■ **SET PROBLEM 1**
Please switch "dial" to "face" in the records of changed clock times and give all those lines again, otherwise unchanged. Leave the picture lines out.

On May 17, 2015, in Ordzhonikidzevskaya, a referendum was held on changing the status of a municipality from a rural settlement to an urban settlement. The total voter turnout to vote was 65.66%. 67.56% of voters voted for endowing the village of Ordzhonikidzevskaya, the largest settlement in the Sunzhensky region, with the status of an urban settlement. At the same time, a survey was conducted about the name. According to the press service of the Head of Ingushetia, the absolute majority of respondents (63.80%) would prefer the name "Sunzha".

On June 5, 2015, a law was signed to endow the village of Ordzhonikidze with the status of an urban-type settlement. On the same day, a law of the Republic of Ingushetia was signed on the transformation of the rural settlement Ordzhonikidzevskoe into an urban settlement. The election of the head of the new urban settlement took place on a single voting day - September 13, 2015.

On February 3, 2016, Prime Minister of the Russian Federation Dmitry Medvedev signed an order to rename the urban-type settlement Ordzhonikidzevskaya into the urban-type settlement Sunzha. In mid-2016, the urban settlement of Ordzhonikidzevskoe was renamed to the urban settlement of Sunzha.

On November 25, 2016, the head of Ingushetia, Yunus-Bek Yevkurov, signed the republican laws "On the transformation of the urban settlement of Sunzha into an urban district" and "On the transformation of the urban-type settlement of Sunzha in the Sunzha district of the Republic of Ingushetia." Earlier, in a referendum, 78% of local voters supported the new status. Thus, Sunzha became the fifth city in Ingushetia. On December 12, 2016, the laws came into force, the village of Sunzha received the status of a city, the urban settlement of Sunzha was transformed into an urban district and removed from the Sunzha district.

■ **MATERIALS PROVIDED**

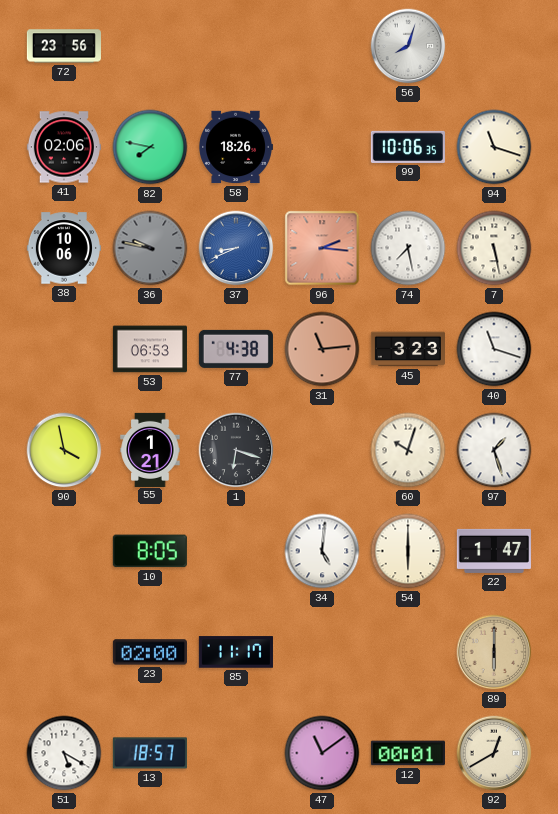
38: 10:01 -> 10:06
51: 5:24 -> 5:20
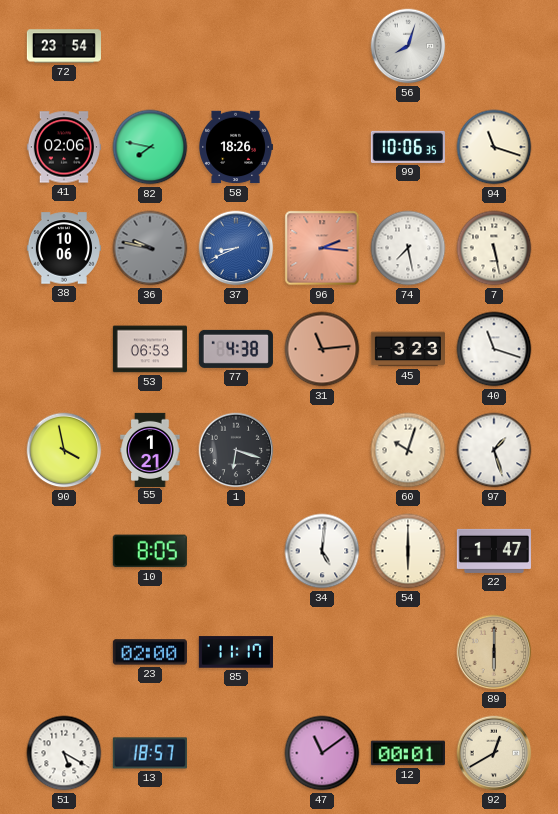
72: 23:56 -> 23:54
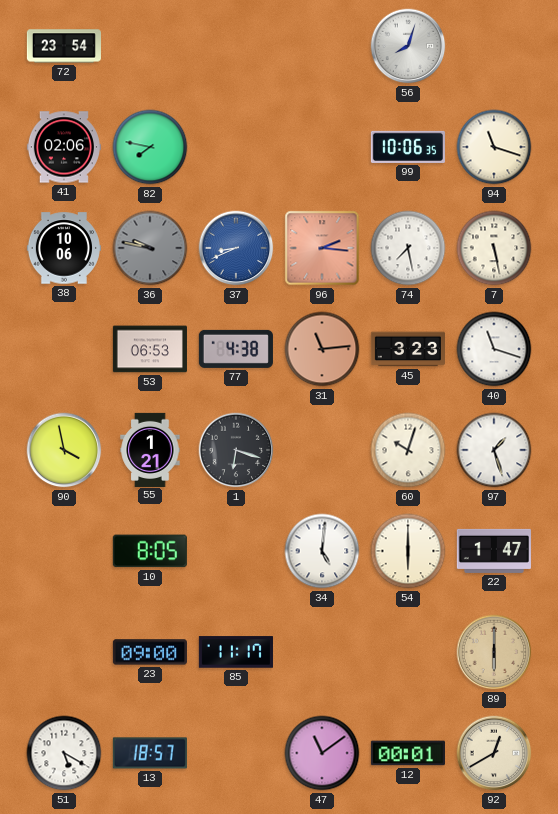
58: 18:26 -> none
23: 02:00 -> 09:00
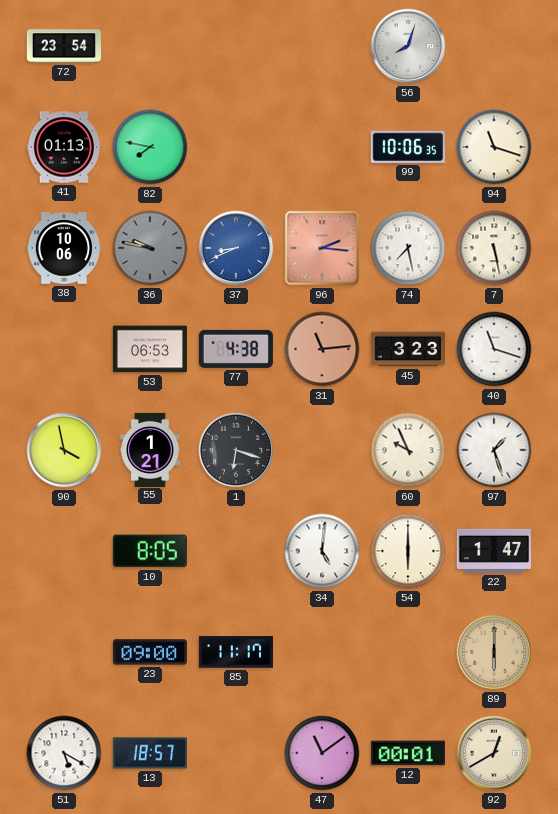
41: 02:06 -> 01:13
60: 10:03 -> 9:56
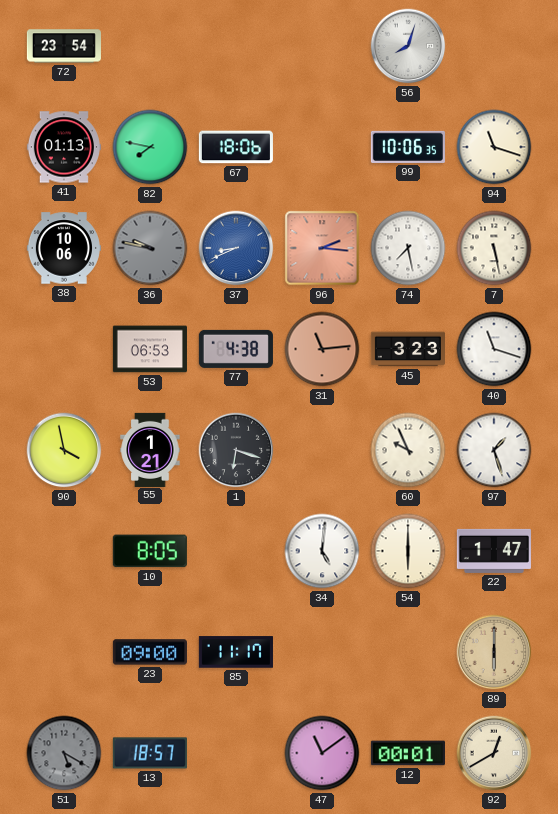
67: none -> 18:06
51 dial: white -> grey
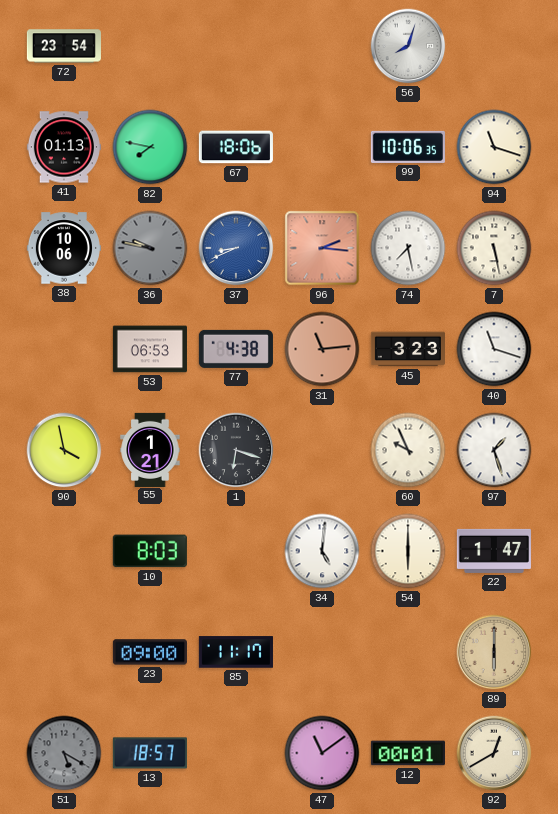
10: 8:05 -> 8:03
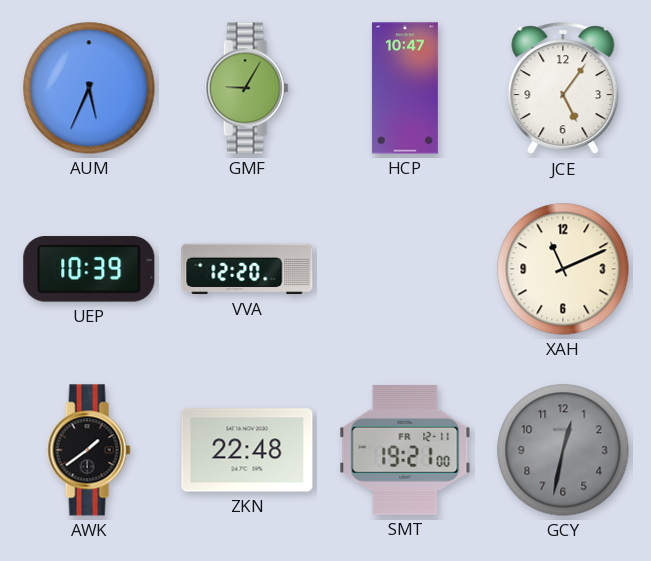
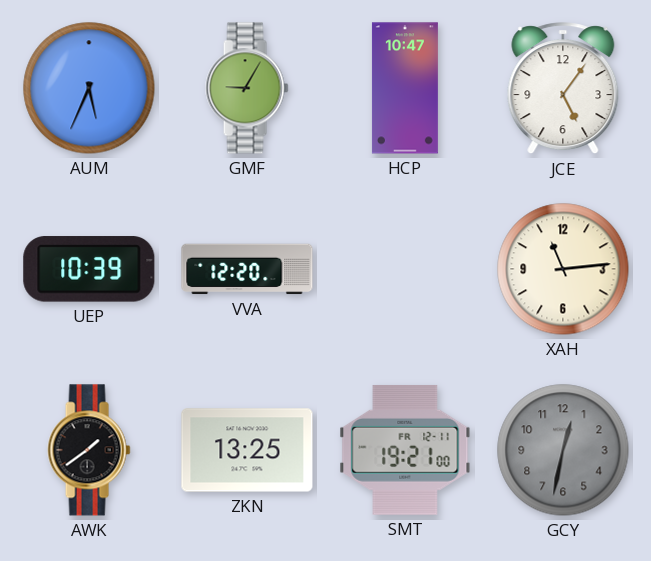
XAH: 11:11 -> 11:14
ZKN: 22:48 -> 13:25
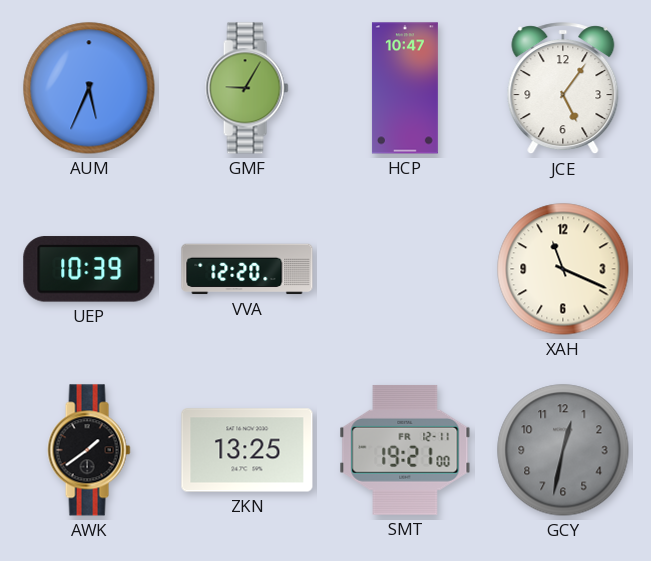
XAH: 11:14 -> 11:19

■ **SET PROBLEM 2**
Answer these questions from the passage on Sunzha:
(a) What share of respondents preferred the name "Sunzha"?
(b) Who signed the order of February 3, 2016 to rename the settlement?
(c) On what date did the laws making Sunzha a city come into force?

■ **RESPONSE 1**
38: 10:01 -> 10:06
51: 5:24 -> 5:20
72: 23:56 -> 23:54
58: 18:26 -> none
23: 02:00 -> 09:00
41: 02:06 -> 01:13
60: 10:03 -> 9:56
67: none -> 18:06
51 face: white -> grey
10: 8:05 -> 8:03
XAH: 11:11 -> 11:14
ZKN: 22:48 -> 13:25
XAH: 11:14 -> 11:19

■ **RESPONSE 2**
(a) 63.80%
(b) Dmitry Medvedev, Prime Minister of the Russian Federation
(c) December 12, 2016